Generally, sex offender registries are meant to be a public safety concern and not a punishment.  In a recent case, the 6th Circuit Court of Appeals found that the sex offender registry list as applied is a punishment and so violates ex post facto.  In analyzing constitutional issues, attorneys generally will look to see what rights are at stake.  Some rights are more important than others.  These rights are found in the law and are not subjective.  For example, rights stated in our U.S. or States constitutions carry the most sacred rights, but there can be other matters of importance as well.  If rights are violated, then we look to see how important is the governmental interest when it interferes with someone’s rights.  Finally, is the law over broad and not narrowly tailored to target precisely the governmental concern?

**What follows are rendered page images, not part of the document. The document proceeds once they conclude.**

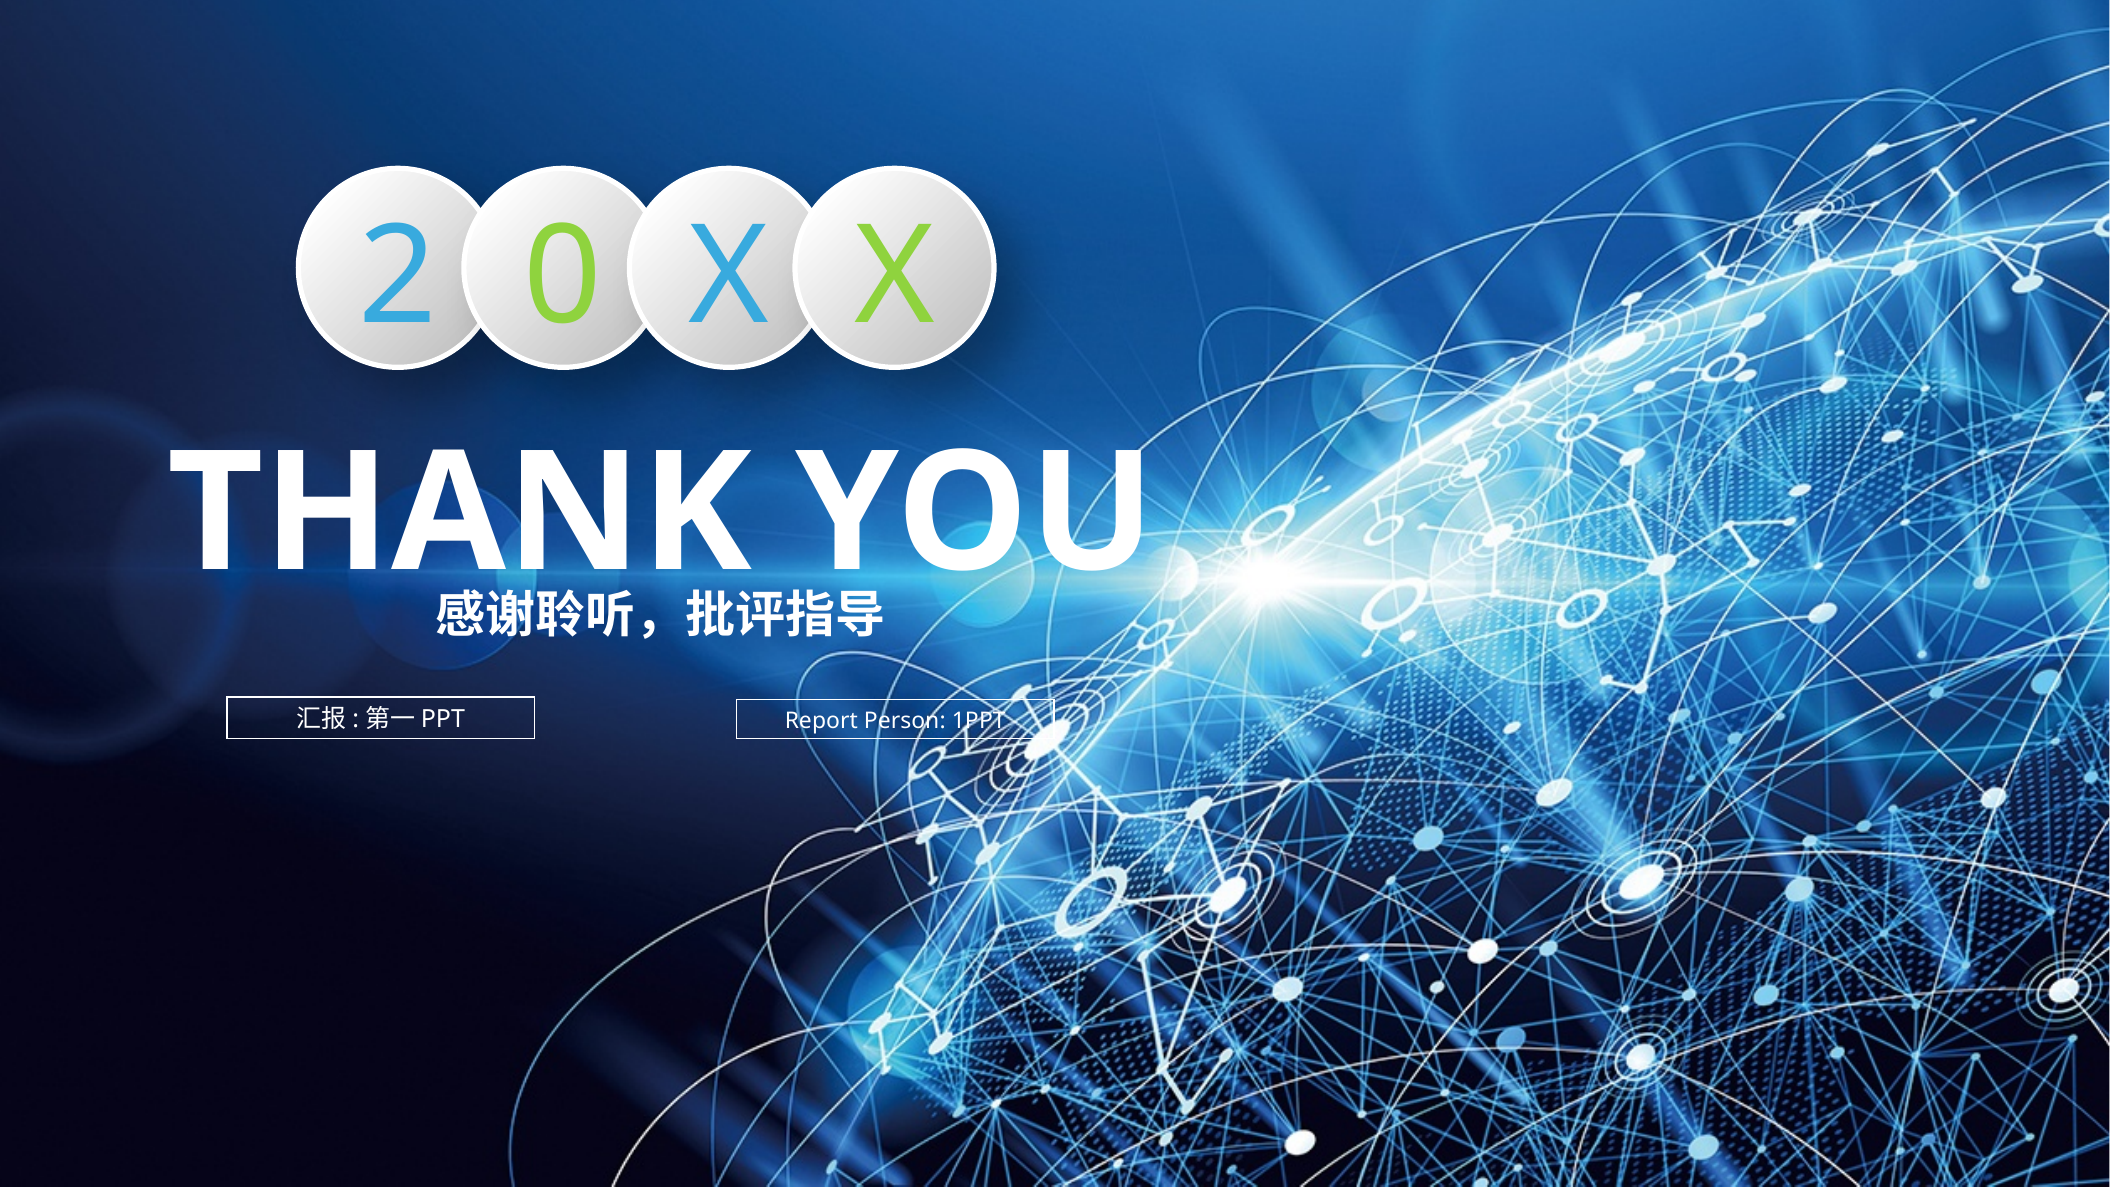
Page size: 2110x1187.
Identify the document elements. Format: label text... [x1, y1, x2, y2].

text_box Report Person: 1PPT [736, 699, 1055, 739]
text_box [0, 0, 2110, 1187]
text_box THANK YOU [128, 403, 1194, 604]
text_box 2 [297, 167, 481, 369]
text_box 感谢聆听，批评指导 [387, 582, 935, 643]
text_box X [628, 167, 812, 369]
text_box X [793, 167, 996, 369]
text_box 0 [462, 167, 646, 369]
text_box 汇报:第一PPT [227, 696, 535, 739]
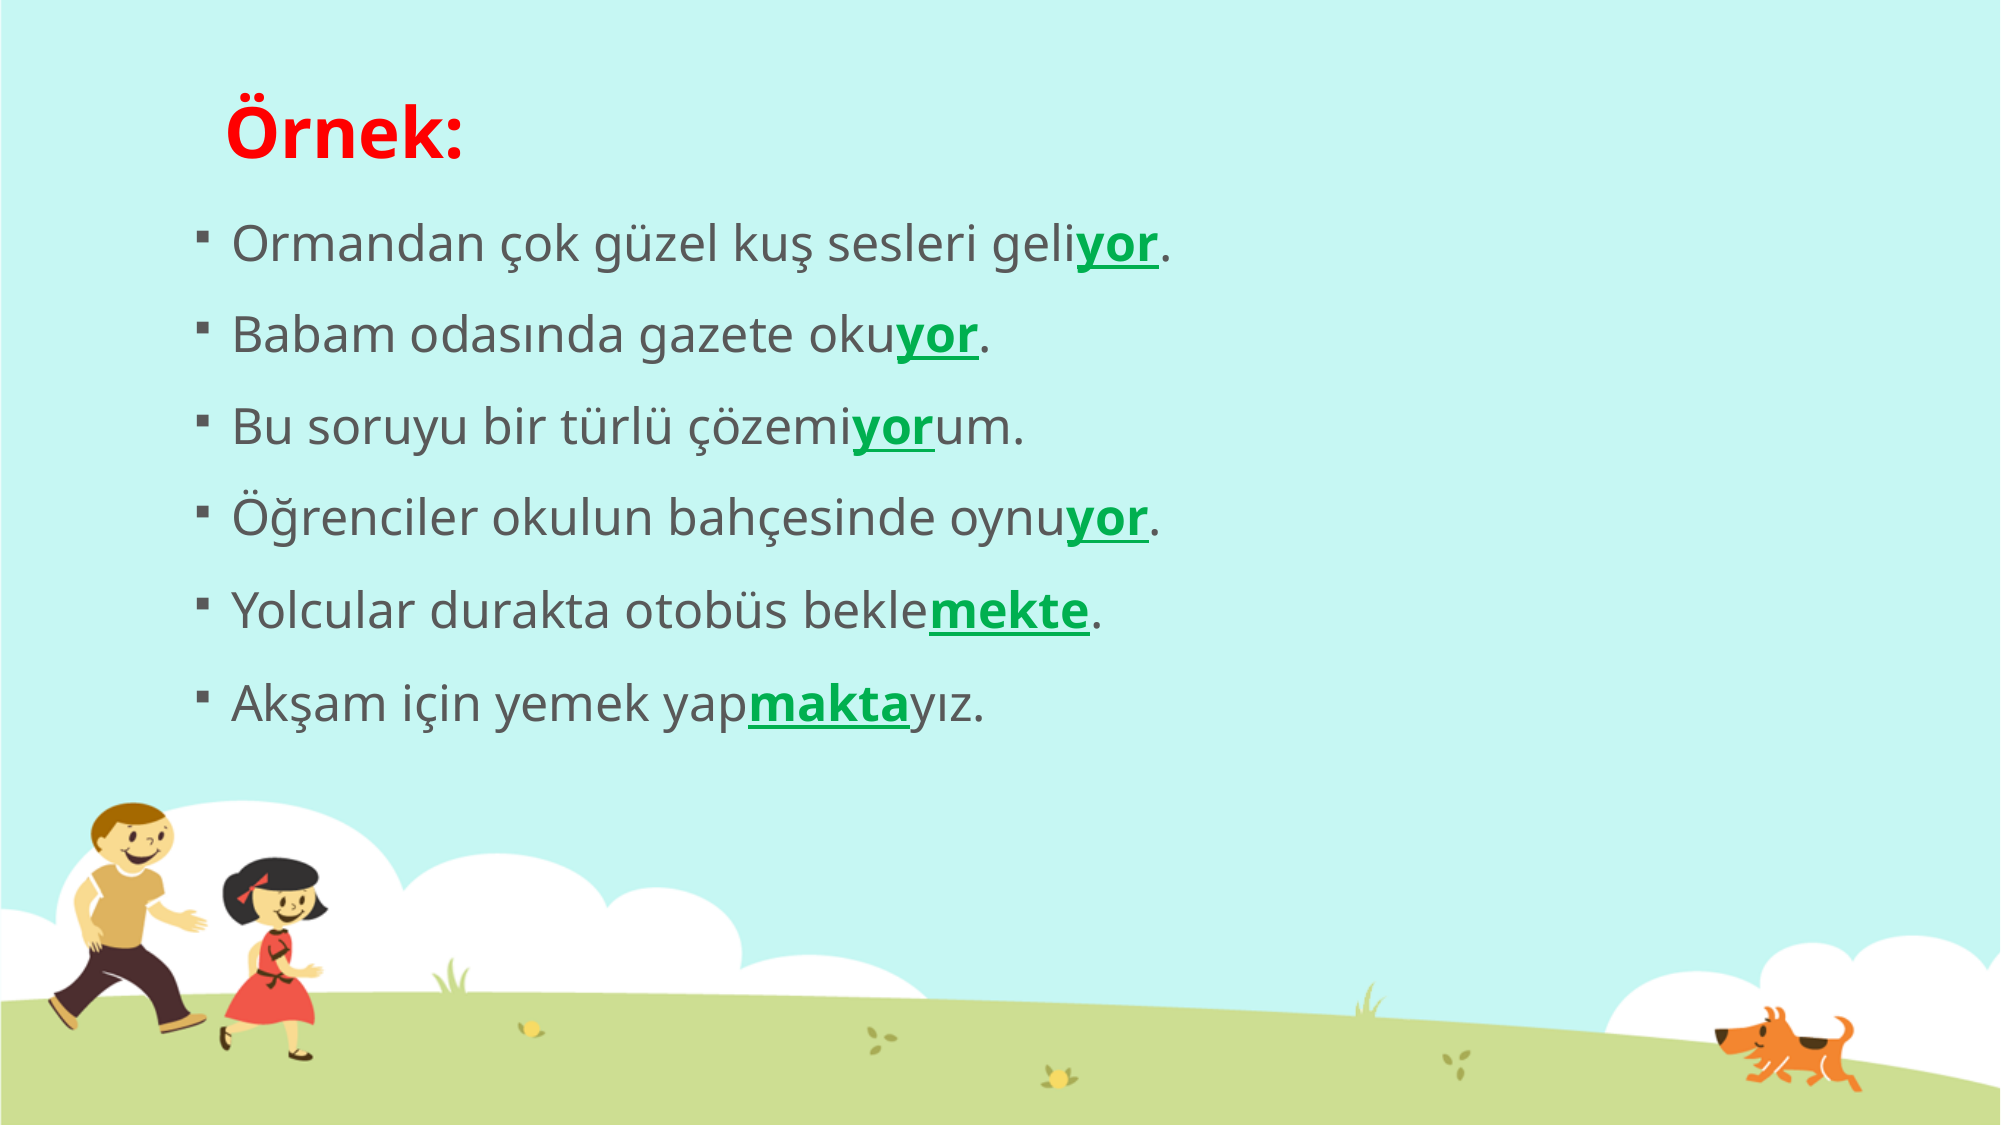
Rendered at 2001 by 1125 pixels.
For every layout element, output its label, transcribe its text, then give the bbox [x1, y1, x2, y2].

text_box Yolcular durakta otobüs beklemekte. [171, 577, 1245, 669]
title Örnek: [209, 81, 483, 182]
text_box Akşam için yemek yapmaktayız. [171, 670, 1245, 762]
picture [0, 0, 2001, 1125]
text_box Bu soruyu bir türlü çözemiyorum. [171, 394, 1959, 486]
text_box Babam odasında gazete okuyor. [171, 301, 1829, 393]
text_box Öğrenciler okulun bahçesinde oynuyor. [171, 485, 1829, 577]
text_box Ormandan çok güzel kuş sesleri geliyor. [171, 210, 1829, 301]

In the case of the 6th Circuit, the law was applied in a way that unnecessarily interfered with individual rights at stake, so much so that the effect of the law was essentially to punish and was not manifestly related to a justifiable governmental interest.  I would need to reread the case to give a more detailed analysis, but this is the gist.
In the case of the AWA, I might want to argue the AWA violates ex post facto, but more likely I will argue the statute is vague and unenforceable, or the USCIS agency application of statute is arbitrary and capricious.  A concepts in constitutional law overlap and there is interplay between them.  You go with your strongest arguments first and then follow up with other viable arguments as well.